#### [TEXTO DEL DOCUMENTO]
Secuencia post-clímax — resolución visual o musical. Contraposición con la escena de apertura.
Después del último golpe dramático, te sientas en la sala de montaje y te das cuenta: la historia aún respira. El outro no es el final de los créditos en sí —muchos lo confunden— sino la secuencia cinematográfica previa, que disipa la tensión emocional o narrativa. Responde a la secuencia de introducción: donde presentamos el mundo, aquí nos despedimos de él. El espectador necesita este espacio para exhalar.
Prácticamente, esto funciona de diferentes maneras. En el cine narrativo clásico —piensa en dramas o estudios de personajes— utilizas el outro para mostrar a los personajes en su "después". No como una explicación, sino como silencio. Una última mirada a una habitación vacía, una cámara que se aleja lentamente de una persona, o simplemente: una pantalla negra con música. Importante: la duración. El outro no debe parecer apresurado. Tres a cinco segundos suelen ser demasiado cortos; diez a veinte segundos dan al público tiempo para cerrar la historia psicológicamente —no para entenderla intelectualmente, sino para sentirla.

#### [INSTRUCCIONES]
1) Indique si cada afirmación concuerda con el texto sobre el outro cinematográfico y cite las palabras exactas que lo deciden: (a) el outro es el final de los créditos; (b) de tres a cinco segundos suelen ser demasiado cortos para un outro; (c) en el cine narrativo clásico, el outro se emplea como explicación.
2) Reescriba el fragmento del texto sobre el outro cinematográfico que va de "Prácticamente, esto funciona" a "sino para sentirla.", ambos incluidos, sustituyendo "pantalla negra" por "pantalla en blanco".
3) Traduzca al inglés esta oración del texto sobre el outro cinematográfico: "Responde a la secuencia de introducción: donde presentamos el mundo, aquí nos despedimos de él."

#### [EXTRACTOS DEL MATERIAL]
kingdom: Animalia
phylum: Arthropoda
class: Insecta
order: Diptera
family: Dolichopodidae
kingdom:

==

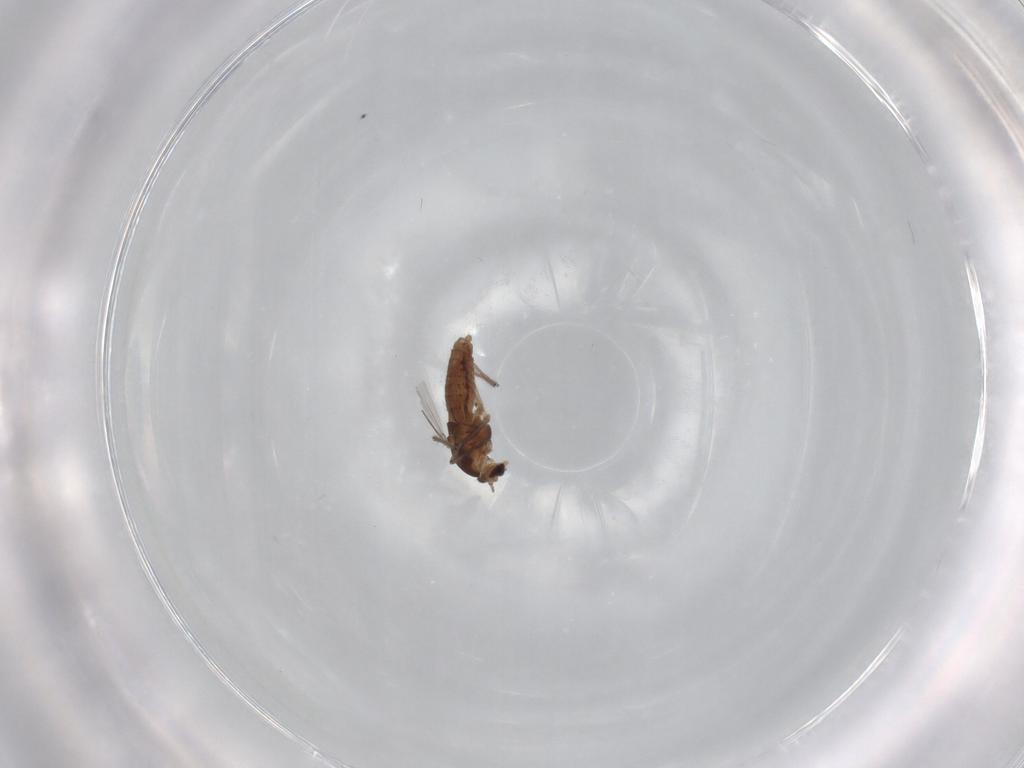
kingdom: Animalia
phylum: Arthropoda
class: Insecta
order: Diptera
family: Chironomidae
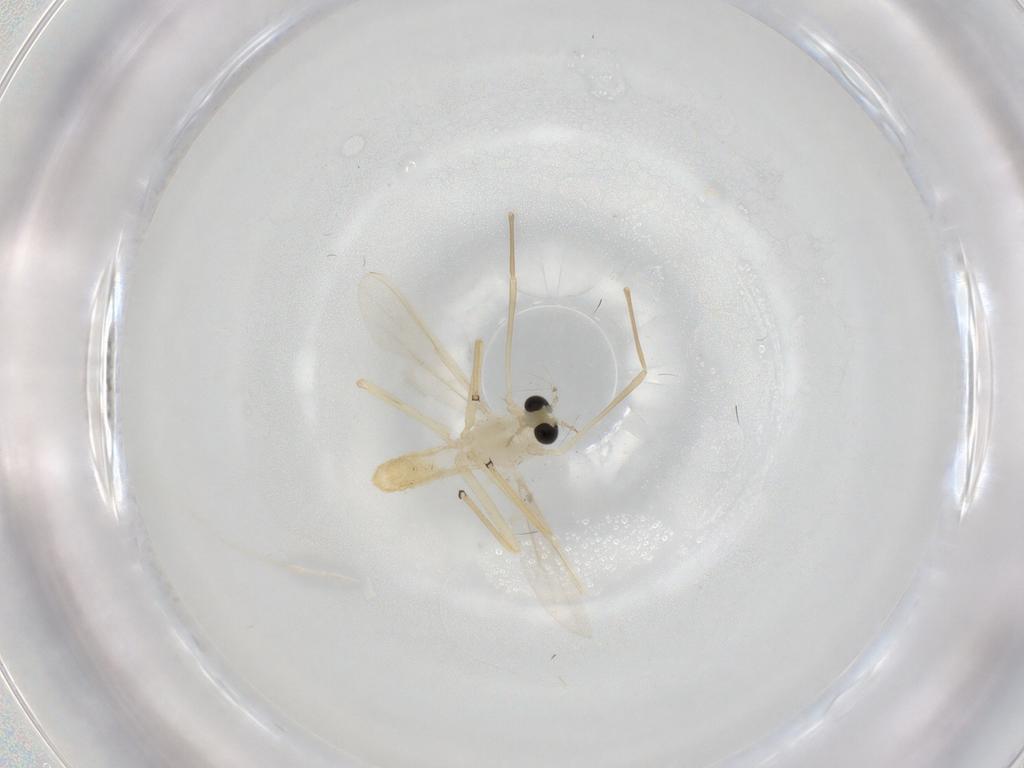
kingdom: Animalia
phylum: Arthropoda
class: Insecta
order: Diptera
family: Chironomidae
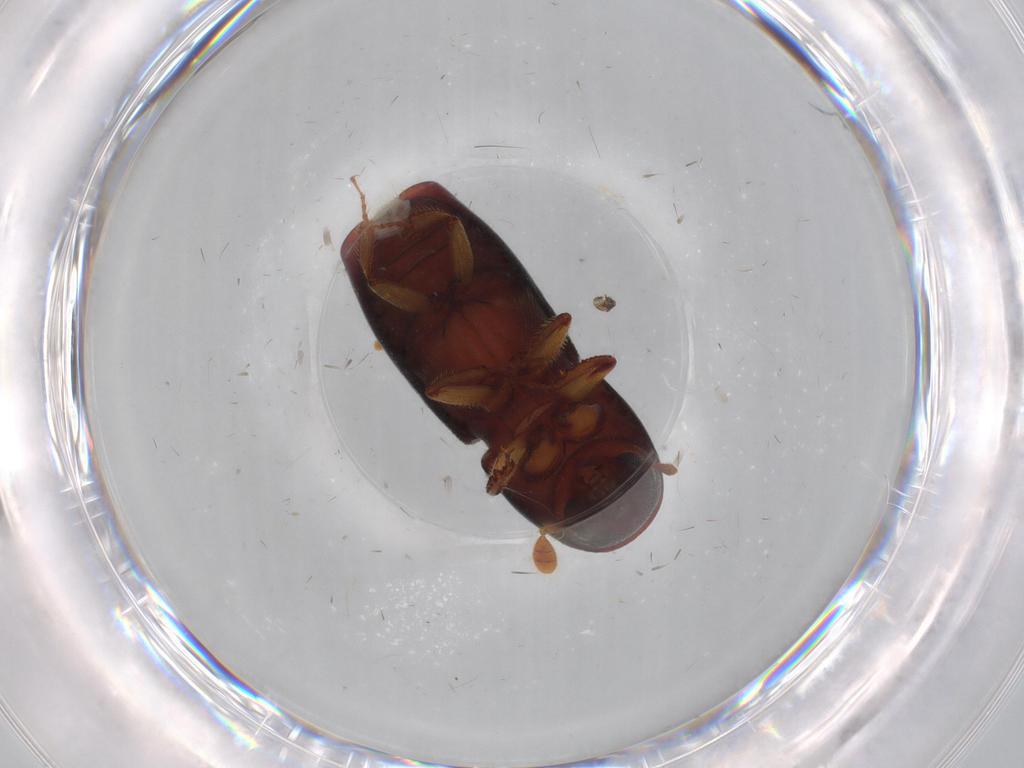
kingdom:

#### [RESPUESTAS DEL EJERCICIO]
1)
(a) No: "El outro no es el final de los créditos en sí"
(b) Sí: "Tres a cinco segundos suelen ser demasiado cortos"
(c) No: "No como una explicación, sino como silencio."

2)
Prácticamente, esto funciona de diferentes maneras. En el cine narrativo clásico —piensa en dramas o estudios de personajes— utilizas el outro para mostrar a los personajes en su "después". No como una explicación, sino como silencio. Una última mirada a una habitación vacía, una cámara que se aleja lentamente de una persona, o simplemente: una pantalla en blanco con música. Importante: la duración. El outro no debe parecer apresurado. Tres a cinco segundos suelen ser demasiado cortos; diez a veinte segundos dan al público tiempo para cerrar la historia psicológicamente —no para entenderla intelectualmente, sino para sentirla.

3) It answers the opening sequence: where we introduced the world, here we say goodbye to it.